Now we set $\dfrac{dC}{ds}=0$ and solve for $s$

$2s - \dfrac{V}{s^2} = 0$

$2s = \dfrac{V}{s^2}$

$s^3 = \dfrac{V}{2}$

$s = \left(\dfrac{V}{2}\right)^{1/3} = \left(16000\right)^{1/3} = 20 \sqrt[3]{2} \approx 25.198~in$

$h = \dfrac{32000}{s^2} = 800 \times 2^{2/3} \approx 1269.92~in$

you'll need to verify this is a minimum by checking the $\dfrac{d^2C}{ds^2}$ at $s=20\sqrt[3]{2}$
and ensuring it's positive.

2. ## Re: Word Problem continued Finding minimum.

Hey XxXScorpionXxX.

What are you having problem with?
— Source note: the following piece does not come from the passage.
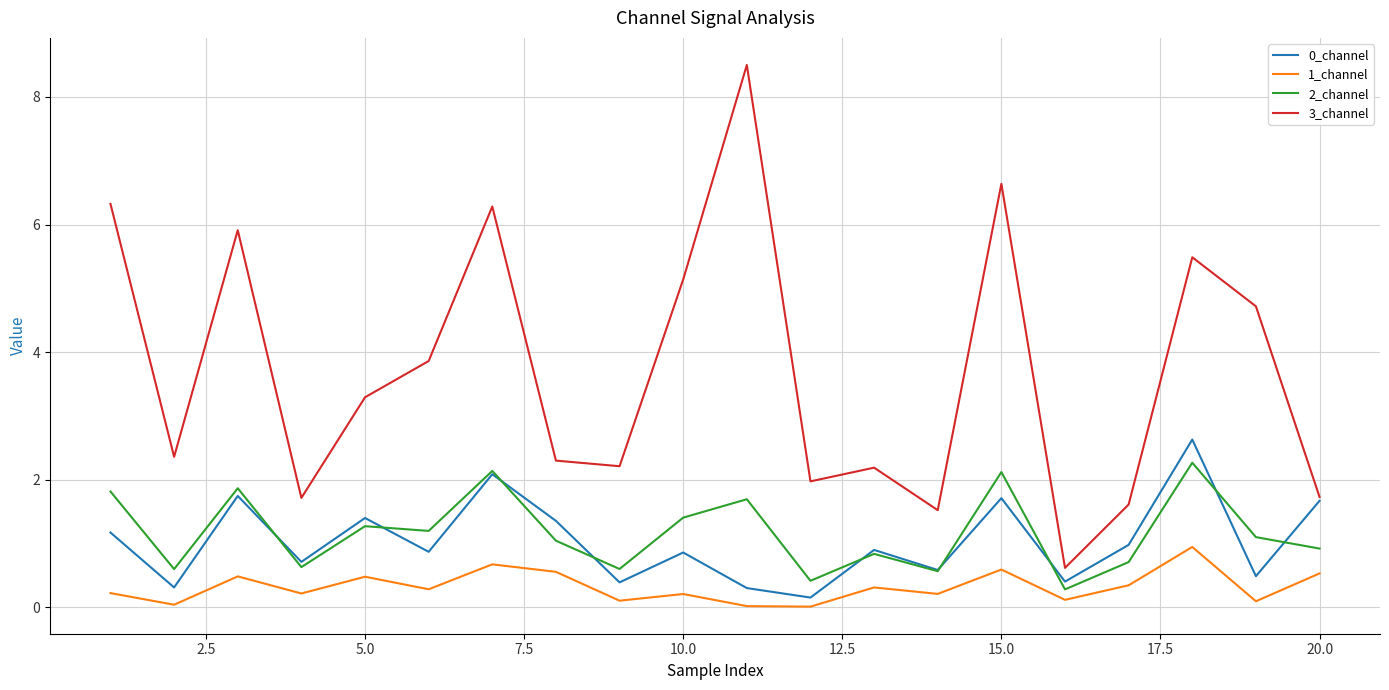

What is the difference between the maximum and minimum values in the 2_channel series?

2.0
Understanding the solution romsek gave you or something else?

3. ## Re: Word Problem continued Finding minimum.

Originally Posted by chiro
Hey XxXScorpionXxX.

What are you having problem with? Understanding the solution romsek gave you or something else?
well i had to post his solution here so i could even see it.

He also explain that once I find the minimum I plug it into the cost function and I get the minimum cost. Looking at his solution though it seems off for a question I'm supposed to be able to solve with out a calculator. How do I find out the cubed root of 2 long hand?

4. ## Re: Word Problem continued Finding minimum.

I get a different result from romsek because I read the problem differently. Obviously

$32000 = V = s^2h \implies h = \dfrac{32000}{s^2}.$

But I read the OP as requiring the box to have a top and bottom, which changes the cost equation.

$cost\ of\ bottom = s^2 * 1 = s^2 \implies cost\ of\ top\ and\ bottom = 2s^2.$

$cost\ of\ a\ side = s * h * 0.25 = s * \dfrac{32000 * 0.25}{s^2} = \dfrac{8000}{s} \implies$

$cost\ of\ 4\ sides = \dfrac{32000}{s}.$

$total\ cost = C = 2s^2 + \dfrac{32000}{s} \implies \dfrac{dC}{ds} = 4s - \dfrac{32000}{s^2} \implies$

$\dfrac{dC}{ds} = 0 \implies 4s - \dfrac{32000}{s^2} = 0 \implies 4s^3 - 32000 = 0 \implies$

$s^3 = 8000 \implies s = 20 \implies h = \dfrac{32000}{20^2} = 80.$

5. ## Re: Word Problem continued Finding minimum.

I think thats the right answer thanks to both of you guys though.

6. ## Re: Word Problem continued Finding minimum.

Originally Posted by JeffM
I get a different result from romsek because I read the problem differently. Obviously

$32000 = V = s^2h \implies h = \dfrac{32000}{s^2}.$

But I read the OP as requiring the box to have a top and bottom, which changes the cost equation.

$cost\ of\ bottom = s^2 * 1 = s^2 \implies cost\ of\ top\ and\ bottom = 2s^2.$

$cost\ of\ a\ side = s * h * 0.25 = s * \dfrac{32000 * 0.25}{s^2} = \dfrac{8000}{s} \implies$

$cost\ of\ 4\ sides = \dfrac{32000}{s}.$

$total\ cost = C = 2s^2 + \dfrac{32000}{s} \implies \dfrac{dC}{ds} = 4s - \dfrac{32000}{s^2} \implies$

$\dfrac{dC}{ds} = 0 \implies 4s - \dfrac{32000}{s^2} = 0 \implies 4s^3 - 32000 = 0 \implies$

$s^3 = 8000 \implies s = 20 \implies h = \dfrac{32000}{20^2} = 80.$
sigh, Jeff is correct, I screwed up again.